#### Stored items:

________________________

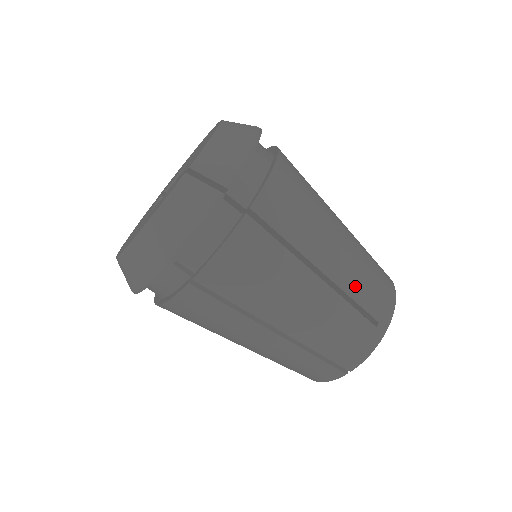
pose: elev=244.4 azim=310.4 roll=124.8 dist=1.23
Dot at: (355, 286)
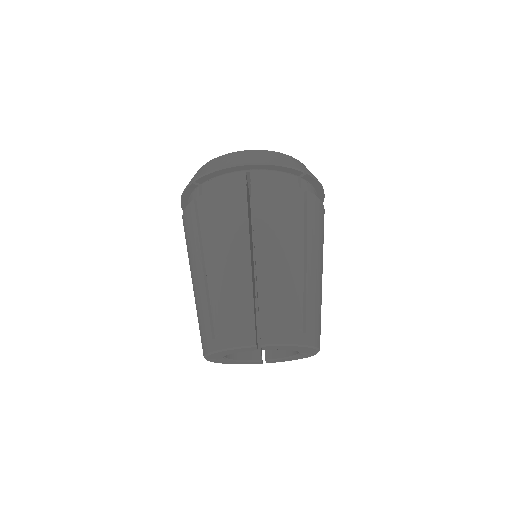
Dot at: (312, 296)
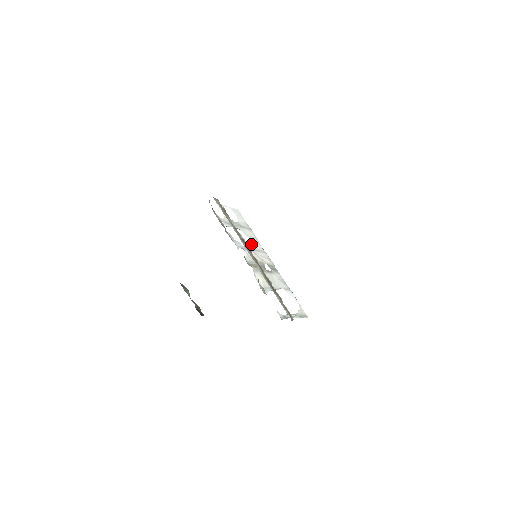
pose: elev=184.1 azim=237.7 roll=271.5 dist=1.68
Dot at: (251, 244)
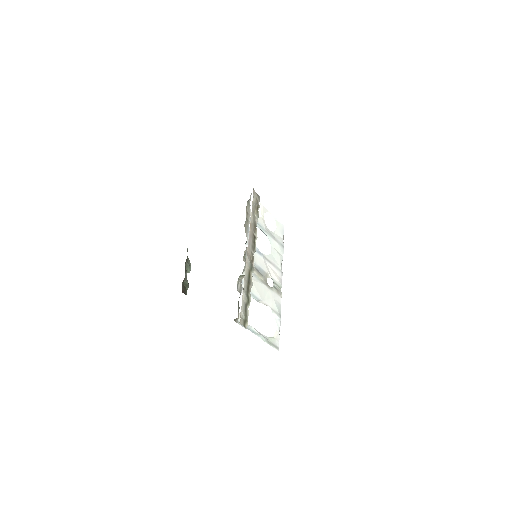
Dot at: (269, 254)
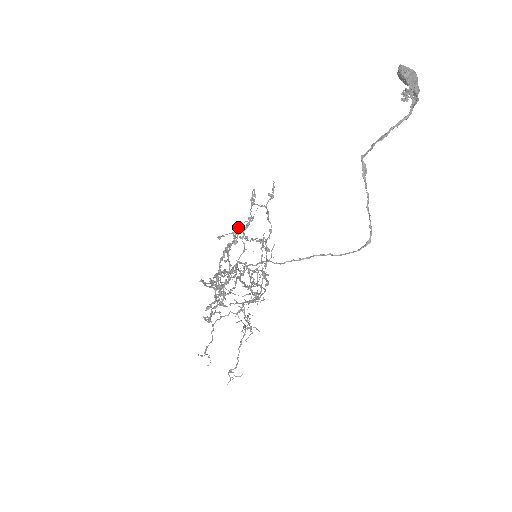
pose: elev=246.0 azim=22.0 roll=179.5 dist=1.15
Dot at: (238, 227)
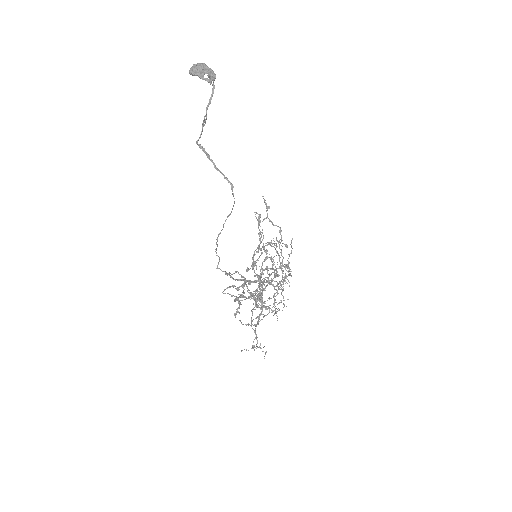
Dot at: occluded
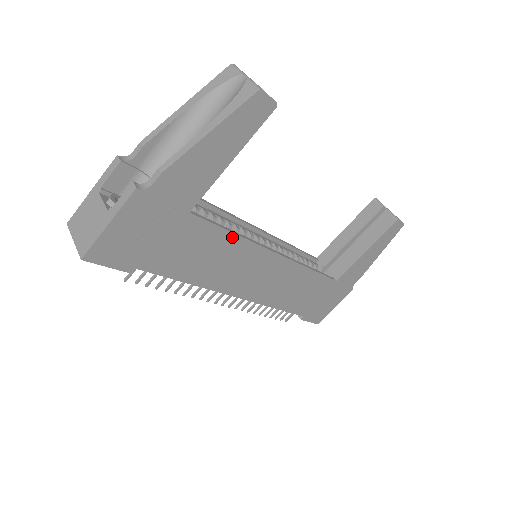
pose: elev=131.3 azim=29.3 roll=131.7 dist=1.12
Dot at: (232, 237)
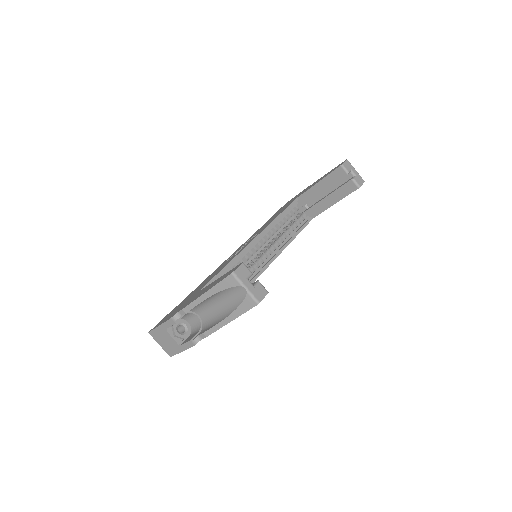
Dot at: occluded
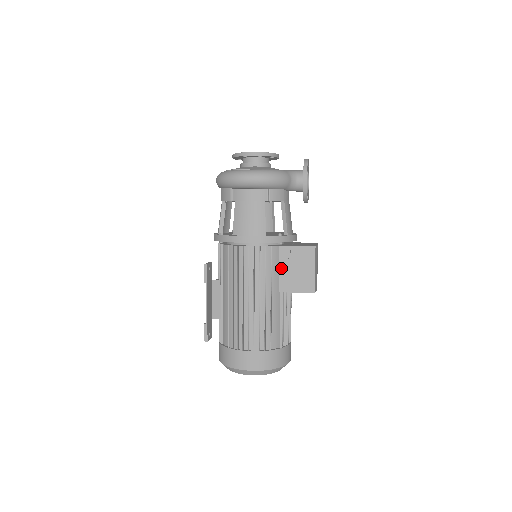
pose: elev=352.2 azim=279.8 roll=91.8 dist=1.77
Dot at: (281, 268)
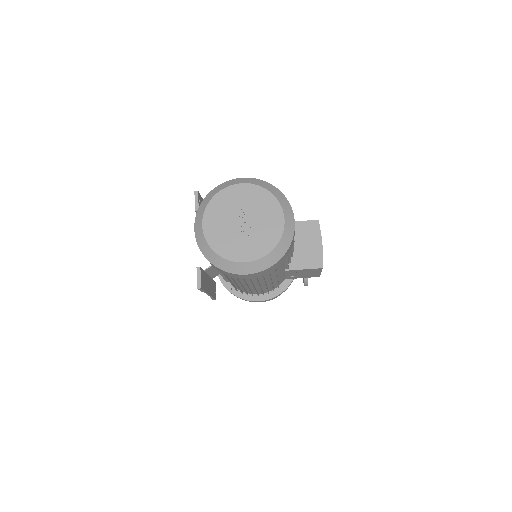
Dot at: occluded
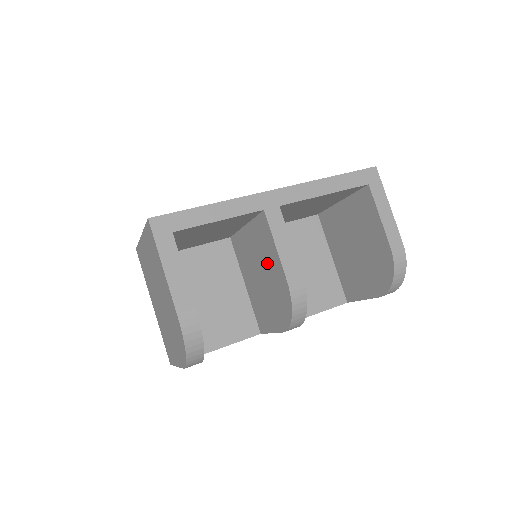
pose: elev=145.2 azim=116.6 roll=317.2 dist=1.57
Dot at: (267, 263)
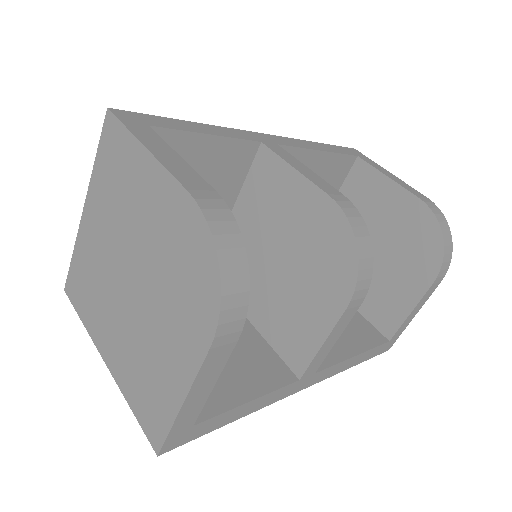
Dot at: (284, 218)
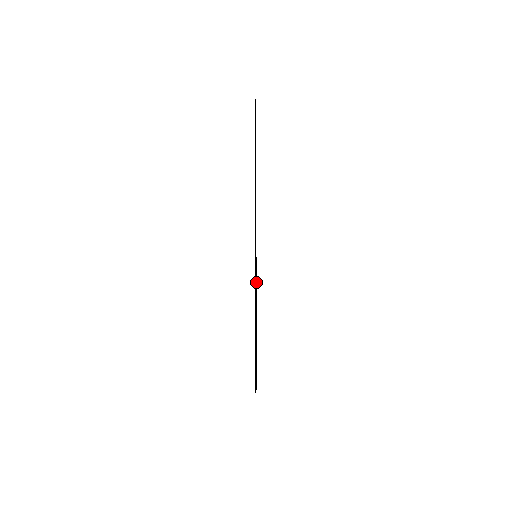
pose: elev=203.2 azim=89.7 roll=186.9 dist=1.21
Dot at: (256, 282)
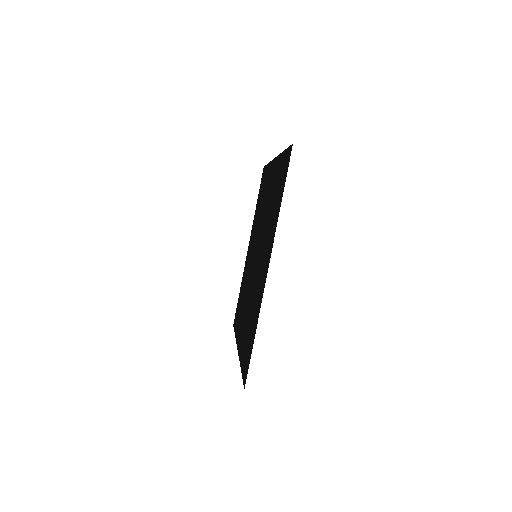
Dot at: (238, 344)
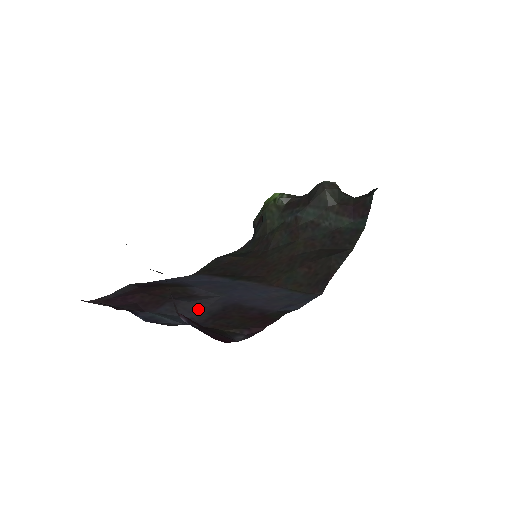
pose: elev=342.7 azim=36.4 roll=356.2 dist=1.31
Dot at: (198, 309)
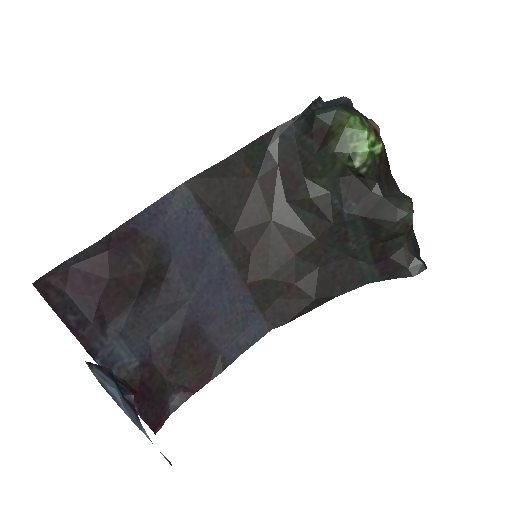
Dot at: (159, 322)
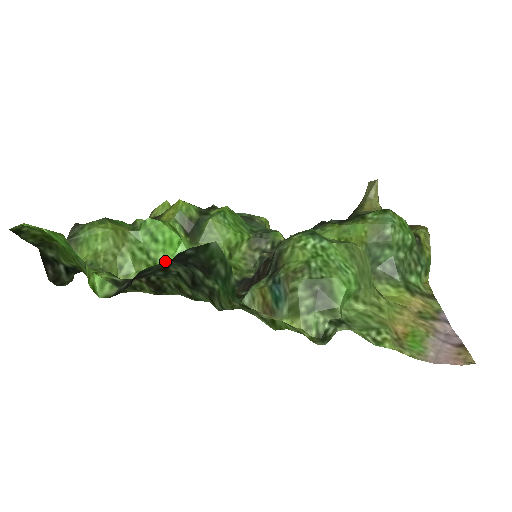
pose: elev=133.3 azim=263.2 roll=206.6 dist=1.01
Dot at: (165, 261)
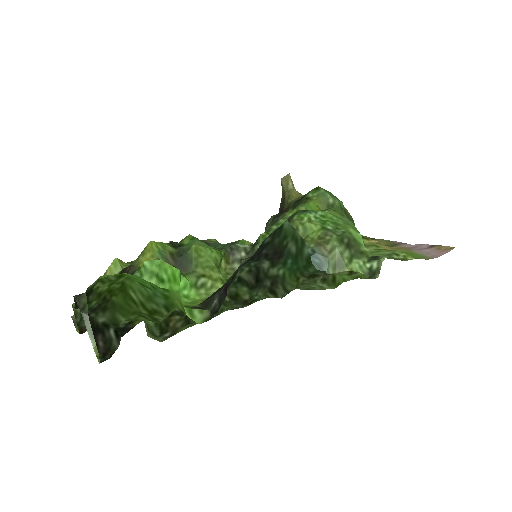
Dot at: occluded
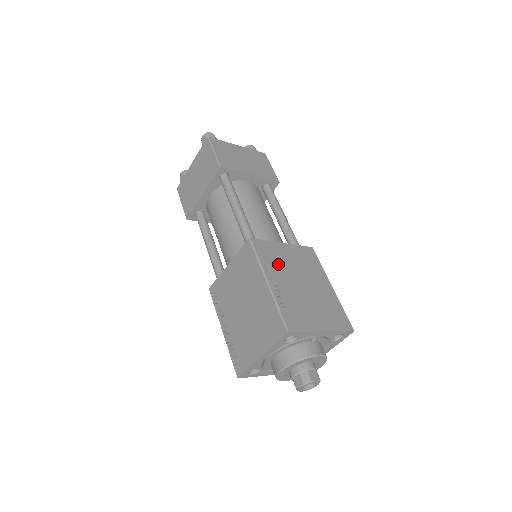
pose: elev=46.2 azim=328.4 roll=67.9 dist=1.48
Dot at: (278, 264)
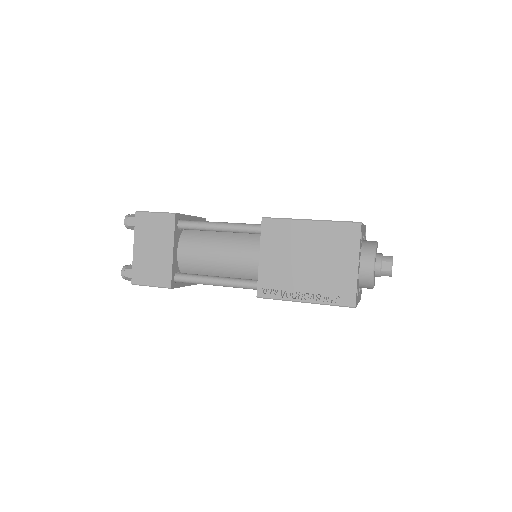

________________________

#### What the task asks:
Pick out every line in the records above that contains the word "pose", and copy each of those lines.

#### Task result:
pose: elev=244.4 azim=310.4 roll=124.8 dist=1.23
pose: elev=184.1 azim=237.7 roll=271.5 dist=1.68
pose: elev=246.0 azim=22.0 roll=179.5 dist=1.15
pose: elev=131.3 azim=29.3 roll=131.7 dist=1.12
pose: elev=352.2 azim=279.8 roll=91.8 dist=1.77
pose: elev=145.2 azim=116.6 roll=317.2 dist=1.57
pose: elev=203.2 azim=89.7 roll=186.9 dist=1.21
pose: elev=342.7 azim=36.4 roll=356.2 dist=1.31
pose: elev=133.3 azim=263.2 roll=206.6 dist=1.01
pose: elev=46.2 azim=328.4 roll=67.9 dist=1.48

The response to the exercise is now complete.